◆ Records provided ◆
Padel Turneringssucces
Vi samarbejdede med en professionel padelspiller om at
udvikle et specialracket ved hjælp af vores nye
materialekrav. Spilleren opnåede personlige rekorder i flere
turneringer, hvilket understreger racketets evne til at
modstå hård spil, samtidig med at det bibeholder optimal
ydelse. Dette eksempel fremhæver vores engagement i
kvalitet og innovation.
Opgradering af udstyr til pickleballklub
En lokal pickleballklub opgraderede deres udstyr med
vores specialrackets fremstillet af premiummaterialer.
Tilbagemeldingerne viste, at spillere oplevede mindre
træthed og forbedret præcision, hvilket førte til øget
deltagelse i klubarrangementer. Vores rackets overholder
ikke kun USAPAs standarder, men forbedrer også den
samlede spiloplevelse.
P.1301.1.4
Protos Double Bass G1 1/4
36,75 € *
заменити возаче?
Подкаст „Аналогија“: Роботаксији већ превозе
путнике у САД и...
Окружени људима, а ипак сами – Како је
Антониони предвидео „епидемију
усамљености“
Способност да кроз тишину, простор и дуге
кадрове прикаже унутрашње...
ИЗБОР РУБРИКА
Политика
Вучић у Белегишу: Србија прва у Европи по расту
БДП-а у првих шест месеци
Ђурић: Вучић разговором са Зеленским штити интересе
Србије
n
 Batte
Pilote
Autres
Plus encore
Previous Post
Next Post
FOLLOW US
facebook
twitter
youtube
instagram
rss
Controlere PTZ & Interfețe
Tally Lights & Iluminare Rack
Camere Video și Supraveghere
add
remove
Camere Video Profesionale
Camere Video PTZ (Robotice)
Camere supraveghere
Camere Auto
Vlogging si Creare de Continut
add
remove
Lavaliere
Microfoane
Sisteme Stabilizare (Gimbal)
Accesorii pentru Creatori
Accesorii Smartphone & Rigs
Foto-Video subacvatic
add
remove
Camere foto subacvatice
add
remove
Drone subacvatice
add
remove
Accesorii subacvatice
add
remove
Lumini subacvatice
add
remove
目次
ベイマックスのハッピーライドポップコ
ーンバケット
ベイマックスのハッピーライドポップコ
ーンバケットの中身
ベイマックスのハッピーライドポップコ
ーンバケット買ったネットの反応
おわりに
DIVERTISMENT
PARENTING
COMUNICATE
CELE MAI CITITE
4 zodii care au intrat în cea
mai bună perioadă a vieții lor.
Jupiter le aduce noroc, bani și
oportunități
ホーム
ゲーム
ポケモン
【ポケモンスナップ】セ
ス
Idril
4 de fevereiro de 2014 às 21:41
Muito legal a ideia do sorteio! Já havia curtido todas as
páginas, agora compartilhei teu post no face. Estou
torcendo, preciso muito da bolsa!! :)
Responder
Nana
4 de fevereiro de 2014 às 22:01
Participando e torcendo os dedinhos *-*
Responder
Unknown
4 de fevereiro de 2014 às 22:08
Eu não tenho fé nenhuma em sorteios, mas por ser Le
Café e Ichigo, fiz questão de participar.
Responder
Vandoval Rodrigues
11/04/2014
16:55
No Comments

◆ Prompt ◆
Please return every one of the lines above verbatim, changing, adding and omitting nothing.

◆ Response to this task ◆
Padel Turneringssucces
Vi samarbejdede med en professionel padelspiller om at
udvikle et specialracket ved hjælp af vores nye
materialekrav. Spilleren opnåede personlige rekorder i flere
turneringer, hvilket understreger racketets evne til at
modstå hård spil, samtidig med at det bibeholder optimal
ydelse. Dette eksempel fremhæver vores engagement i
kvalitet og innovation.
Opgradering af udstyr til pickleballklub
En lokal pickleballklub opgraderede deres udstyr med
vores specialrackets fremstillet af premiummaterialer.
Tilbagemeldingerne viste, at spillere oplevede mindre
træthed og forbedret præcision, hvilket førte til øget
deltagelse i klubarrangementer. Vores rackets overholder
ikke kun USAPAs standarder, men forbedrer også den
samlede spiloplevelse.
P.1301.1.4
Protos Double Bass G1 1/4
36,75 € *
заменити возаче?
Подкаст „Аналогија“: Роботаксији већ превозе
путнике у САД и...
Окружени људима, а ипак сами – Како је
Антониони предвидео „епидемију
усамљености“
Способност да кроз тишину, простор и дуге
кадрове прикаже унутрашње...
ИЗБОР РУБРИКА
Политика
Вучић у Белегишу: Србија прва у Европи по расту
БДП-а у првих шест месеци
Ђурић: Вучић разговором са Зеленским штити интересе
Србије
n
 Batte
Pilote
Autres
Plus encore
Previous Post
Next Post
FOLLOW US
facebook
twitter
youtube
instagram
rss
Controlere PTZ & Interfețe
Tally Lights & Iluminare Rack
Camere Video și Supraveghere
add
remove
Camere Video Profesionale
Camere Video PTZ (Robotice)
Camere supraveghere
Camere Auto
Vlogging si Creare de Continut
add
remove
Lavaliere
Microfoane
Sisteme Stabilizare (Gimbal)
Accesorii pentru Creatori
Accesorii Smartphone & Rigs
Foto-Video subacvatic
add
remove
Camere foto subacvatice
add
remove
Drone subacvatice
add
remove
Accesorii subacvatice
add
remove
Lumini subacvatice
add
remove
目次
ベイマックスのハッピーライドポップコ
ーンバケット
ベイマックスのハッピーライドポップコ
ーンバケットの中身
ベイマックスのハッピーライドポップコ
ーンバケット買ったネットの反応
おわりに
DIVERTISMENT
PARENTING
COMUNICATE
CELE MAI CITITE
4 zodii care au intrat în cea
mai bună perioadă a vieții lor.
Jupiter le aduce noroc, bani și
oportunități
ホーム
ゲーム
ポケモン
【ポケモンスナップ】セ
ス
Idril
4 de fevereiro de 2014 às 21:41
Muito legal a ideia do sorteio! Já havia curtido todas as
páginas, agora compartilhei teu post no face. Estou
torcendo, preciso muito da bolsa!! :)
Responder
Nana
4 de fevereiro de 2014 às 22:01
Participando e torcendo os dedinhos *-*
Responder
Unknown
4 de fevereiro de 2014 às 22:08
Eu não tenho fé nenhuma em sorteios, mas por ser Le
Café e Ichigo, fiz questão de participar.
Responder
Vandoval Rodrigues
11/04/2014
16:55
No Comments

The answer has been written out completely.